§ QUOTED PASSAGE
+===+

The Current Opinion journals were developed out of the recognition that it is increasingly difficult for specialists to keep up to date with the expanding volume of information published in their subject. Elsevier’s Current Opinion journals comprise of 17 leading titles in life sciences and adjacent fields.

Current Opinion in Chemical Biology

5-Year Impact Factor: 8.501
Issues per year: 6 issues
Editorial Board

Current Opinion in Chemical Biology

The Current Opinion journals were developed out of the recognition that it is increasingly difficult for specialists to keep up to date with the expanding volume of information published in their subject. In Current Opinion in Chemical Biology, we help the reader by providing in a systematic manner:
1. The views of experts on current advances in chemical biology in a clear and readable form.
2. Evaluations of the most interesting papers, annotated by experts, from the great wealth of original publications.

+===+

§ WHAT TO WORK ON
Write out the part of the journal description that runs from "5-Year Impact Factor: 8.501" down to "of original publications.", word for word. Rely only on the journal description, not on the data.

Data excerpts
+===+

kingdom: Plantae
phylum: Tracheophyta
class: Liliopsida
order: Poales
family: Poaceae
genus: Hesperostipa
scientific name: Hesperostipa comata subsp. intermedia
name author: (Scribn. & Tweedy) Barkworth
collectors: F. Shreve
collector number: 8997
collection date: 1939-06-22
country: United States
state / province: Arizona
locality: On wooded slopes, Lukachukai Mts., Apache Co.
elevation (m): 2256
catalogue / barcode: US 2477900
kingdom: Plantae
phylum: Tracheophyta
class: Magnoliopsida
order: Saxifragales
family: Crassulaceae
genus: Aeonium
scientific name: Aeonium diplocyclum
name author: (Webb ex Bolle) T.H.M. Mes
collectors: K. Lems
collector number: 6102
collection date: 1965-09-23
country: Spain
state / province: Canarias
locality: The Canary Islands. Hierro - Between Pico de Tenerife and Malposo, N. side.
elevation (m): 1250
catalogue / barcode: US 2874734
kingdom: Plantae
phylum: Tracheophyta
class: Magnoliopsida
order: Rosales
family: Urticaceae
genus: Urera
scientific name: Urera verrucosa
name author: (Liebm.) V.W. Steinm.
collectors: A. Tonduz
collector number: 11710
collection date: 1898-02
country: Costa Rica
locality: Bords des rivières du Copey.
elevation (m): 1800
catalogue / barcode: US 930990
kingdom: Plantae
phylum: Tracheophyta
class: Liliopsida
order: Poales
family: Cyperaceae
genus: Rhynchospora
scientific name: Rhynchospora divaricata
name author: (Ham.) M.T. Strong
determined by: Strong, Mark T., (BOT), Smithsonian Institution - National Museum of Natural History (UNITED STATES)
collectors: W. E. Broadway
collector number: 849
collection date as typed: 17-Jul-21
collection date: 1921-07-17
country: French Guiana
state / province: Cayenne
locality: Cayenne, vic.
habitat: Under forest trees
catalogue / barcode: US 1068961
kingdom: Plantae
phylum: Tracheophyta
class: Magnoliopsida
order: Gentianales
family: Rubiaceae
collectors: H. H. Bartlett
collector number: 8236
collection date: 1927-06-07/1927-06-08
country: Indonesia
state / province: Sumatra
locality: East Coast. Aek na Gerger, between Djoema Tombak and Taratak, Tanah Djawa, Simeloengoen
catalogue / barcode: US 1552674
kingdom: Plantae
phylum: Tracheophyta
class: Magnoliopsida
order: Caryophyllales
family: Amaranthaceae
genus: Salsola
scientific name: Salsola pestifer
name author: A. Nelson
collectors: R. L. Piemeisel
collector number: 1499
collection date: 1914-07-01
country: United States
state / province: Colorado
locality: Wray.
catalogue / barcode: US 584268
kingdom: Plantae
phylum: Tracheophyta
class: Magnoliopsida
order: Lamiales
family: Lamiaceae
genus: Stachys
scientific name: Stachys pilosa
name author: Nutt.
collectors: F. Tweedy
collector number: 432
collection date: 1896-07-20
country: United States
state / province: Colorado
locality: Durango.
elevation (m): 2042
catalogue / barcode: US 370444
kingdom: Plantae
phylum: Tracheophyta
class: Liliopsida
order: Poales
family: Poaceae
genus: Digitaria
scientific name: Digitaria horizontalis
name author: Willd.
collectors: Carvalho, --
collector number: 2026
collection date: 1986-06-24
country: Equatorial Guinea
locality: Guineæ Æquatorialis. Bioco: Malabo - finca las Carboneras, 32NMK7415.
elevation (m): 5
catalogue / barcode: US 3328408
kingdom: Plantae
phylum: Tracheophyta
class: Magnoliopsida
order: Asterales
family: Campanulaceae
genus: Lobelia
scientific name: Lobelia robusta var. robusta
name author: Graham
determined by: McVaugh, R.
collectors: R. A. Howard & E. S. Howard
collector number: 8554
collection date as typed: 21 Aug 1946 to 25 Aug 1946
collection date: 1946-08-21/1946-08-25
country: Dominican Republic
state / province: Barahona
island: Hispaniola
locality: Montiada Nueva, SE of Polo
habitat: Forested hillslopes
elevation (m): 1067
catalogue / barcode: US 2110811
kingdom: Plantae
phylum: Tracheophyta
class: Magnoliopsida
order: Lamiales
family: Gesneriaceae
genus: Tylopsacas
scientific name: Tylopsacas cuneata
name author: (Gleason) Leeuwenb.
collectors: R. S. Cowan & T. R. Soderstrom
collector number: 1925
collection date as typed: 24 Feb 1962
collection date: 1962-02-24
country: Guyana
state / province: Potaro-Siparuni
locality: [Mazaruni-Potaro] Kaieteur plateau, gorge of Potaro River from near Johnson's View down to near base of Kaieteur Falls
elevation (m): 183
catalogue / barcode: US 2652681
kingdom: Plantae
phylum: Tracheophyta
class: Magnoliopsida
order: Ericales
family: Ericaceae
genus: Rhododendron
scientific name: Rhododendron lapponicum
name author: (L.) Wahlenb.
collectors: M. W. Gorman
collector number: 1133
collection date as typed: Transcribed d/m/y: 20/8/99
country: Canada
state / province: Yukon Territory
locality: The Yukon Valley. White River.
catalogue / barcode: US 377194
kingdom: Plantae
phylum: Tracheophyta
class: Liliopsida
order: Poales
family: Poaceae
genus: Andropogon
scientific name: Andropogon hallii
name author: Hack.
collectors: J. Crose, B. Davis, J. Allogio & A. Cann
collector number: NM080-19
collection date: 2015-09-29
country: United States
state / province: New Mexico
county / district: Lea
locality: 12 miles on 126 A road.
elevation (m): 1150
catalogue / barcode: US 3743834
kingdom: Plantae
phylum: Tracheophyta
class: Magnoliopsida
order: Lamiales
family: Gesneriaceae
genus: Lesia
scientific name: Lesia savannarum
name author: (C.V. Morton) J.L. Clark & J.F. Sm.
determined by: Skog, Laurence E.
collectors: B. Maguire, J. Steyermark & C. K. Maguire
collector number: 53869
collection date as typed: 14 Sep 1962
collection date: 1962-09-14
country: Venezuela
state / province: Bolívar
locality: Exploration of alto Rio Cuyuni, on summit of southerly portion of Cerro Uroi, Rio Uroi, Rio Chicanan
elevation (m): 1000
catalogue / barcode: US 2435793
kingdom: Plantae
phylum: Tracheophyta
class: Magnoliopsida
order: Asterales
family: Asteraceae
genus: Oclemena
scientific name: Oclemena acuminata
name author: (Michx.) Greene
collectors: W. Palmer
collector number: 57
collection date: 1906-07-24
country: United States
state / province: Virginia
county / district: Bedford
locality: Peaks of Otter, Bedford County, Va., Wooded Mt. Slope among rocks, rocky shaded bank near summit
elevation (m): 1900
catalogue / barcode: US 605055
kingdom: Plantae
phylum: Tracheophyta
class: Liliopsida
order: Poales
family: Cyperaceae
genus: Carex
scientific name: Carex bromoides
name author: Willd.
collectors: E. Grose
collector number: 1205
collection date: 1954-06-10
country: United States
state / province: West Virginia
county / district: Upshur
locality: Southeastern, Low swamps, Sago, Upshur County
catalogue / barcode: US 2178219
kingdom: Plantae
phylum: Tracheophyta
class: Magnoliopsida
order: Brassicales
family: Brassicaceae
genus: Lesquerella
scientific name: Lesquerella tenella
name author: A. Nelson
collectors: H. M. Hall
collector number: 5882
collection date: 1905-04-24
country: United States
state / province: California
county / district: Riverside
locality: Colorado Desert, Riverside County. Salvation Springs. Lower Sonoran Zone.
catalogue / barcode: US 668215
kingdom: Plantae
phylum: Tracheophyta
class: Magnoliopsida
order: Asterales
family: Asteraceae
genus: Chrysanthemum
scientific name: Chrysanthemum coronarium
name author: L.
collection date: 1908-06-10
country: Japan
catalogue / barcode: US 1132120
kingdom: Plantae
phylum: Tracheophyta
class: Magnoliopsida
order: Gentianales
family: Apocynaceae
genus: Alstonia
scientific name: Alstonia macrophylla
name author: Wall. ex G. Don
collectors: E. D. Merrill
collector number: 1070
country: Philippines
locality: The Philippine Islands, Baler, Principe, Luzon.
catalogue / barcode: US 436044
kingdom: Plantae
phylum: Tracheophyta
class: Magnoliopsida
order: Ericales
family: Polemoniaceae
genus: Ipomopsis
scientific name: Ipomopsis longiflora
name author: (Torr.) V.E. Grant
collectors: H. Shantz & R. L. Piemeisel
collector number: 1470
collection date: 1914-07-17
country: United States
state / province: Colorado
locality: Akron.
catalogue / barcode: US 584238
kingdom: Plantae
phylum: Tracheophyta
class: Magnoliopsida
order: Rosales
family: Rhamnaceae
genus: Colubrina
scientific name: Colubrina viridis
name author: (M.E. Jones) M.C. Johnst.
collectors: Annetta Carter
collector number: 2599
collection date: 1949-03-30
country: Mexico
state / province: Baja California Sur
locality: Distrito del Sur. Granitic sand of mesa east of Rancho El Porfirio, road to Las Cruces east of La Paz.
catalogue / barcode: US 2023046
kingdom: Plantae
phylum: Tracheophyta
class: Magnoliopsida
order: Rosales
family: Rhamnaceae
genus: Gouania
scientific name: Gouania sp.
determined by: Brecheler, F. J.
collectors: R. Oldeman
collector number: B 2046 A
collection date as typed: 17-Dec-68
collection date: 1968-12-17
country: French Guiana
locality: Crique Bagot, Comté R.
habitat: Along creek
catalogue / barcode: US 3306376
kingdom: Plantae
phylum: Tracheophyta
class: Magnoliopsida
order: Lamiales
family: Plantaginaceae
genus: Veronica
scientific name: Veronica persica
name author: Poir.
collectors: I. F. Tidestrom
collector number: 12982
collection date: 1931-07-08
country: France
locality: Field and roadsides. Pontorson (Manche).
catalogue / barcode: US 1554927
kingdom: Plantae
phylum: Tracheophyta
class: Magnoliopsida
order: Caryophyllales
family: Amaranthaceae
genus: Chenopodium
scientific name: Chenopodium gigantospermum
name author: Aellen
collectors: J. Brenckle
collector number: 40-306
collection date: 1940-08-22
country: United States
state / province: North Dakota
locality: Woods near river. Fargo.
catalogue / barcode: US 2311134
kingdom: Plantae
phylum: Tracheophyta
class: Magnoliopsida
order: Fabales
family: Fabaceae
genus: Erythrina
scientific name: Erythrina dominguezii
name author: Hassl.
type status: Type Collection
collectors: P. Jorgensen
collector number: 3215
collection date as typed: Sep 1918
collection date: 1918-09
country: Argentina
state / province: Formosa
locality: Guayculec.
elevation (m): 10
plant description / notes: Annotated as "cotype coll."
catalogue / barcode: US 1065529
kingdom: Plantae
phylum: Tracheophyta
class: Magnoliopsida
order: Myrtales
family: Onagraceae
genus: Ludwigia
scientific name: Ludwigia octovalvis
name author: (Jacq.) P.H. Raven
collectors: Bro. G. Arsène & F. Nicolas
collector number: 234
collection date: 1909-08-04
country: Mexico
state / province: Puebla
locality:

+===+

§ COMPLETED EXERCISE
5-Year Impact Factor: 8.501
Issues per year: 6 issues
Editorial Board

Current Opinion in Chemical Biology

The Current Opinion journals were developed out of the recognition that it is increasingly difficult for specialists to keep up to date with the expanding volume of information published in their subject. In Current Opinion in Chemical Biology, we help the reader by providing in a systematic manner:
1. The views of experts on current advances in chemical biology in a clear and readable form.
2. Evaluations of the most interesting papers, annotated by experts, from the great wealth of original publications.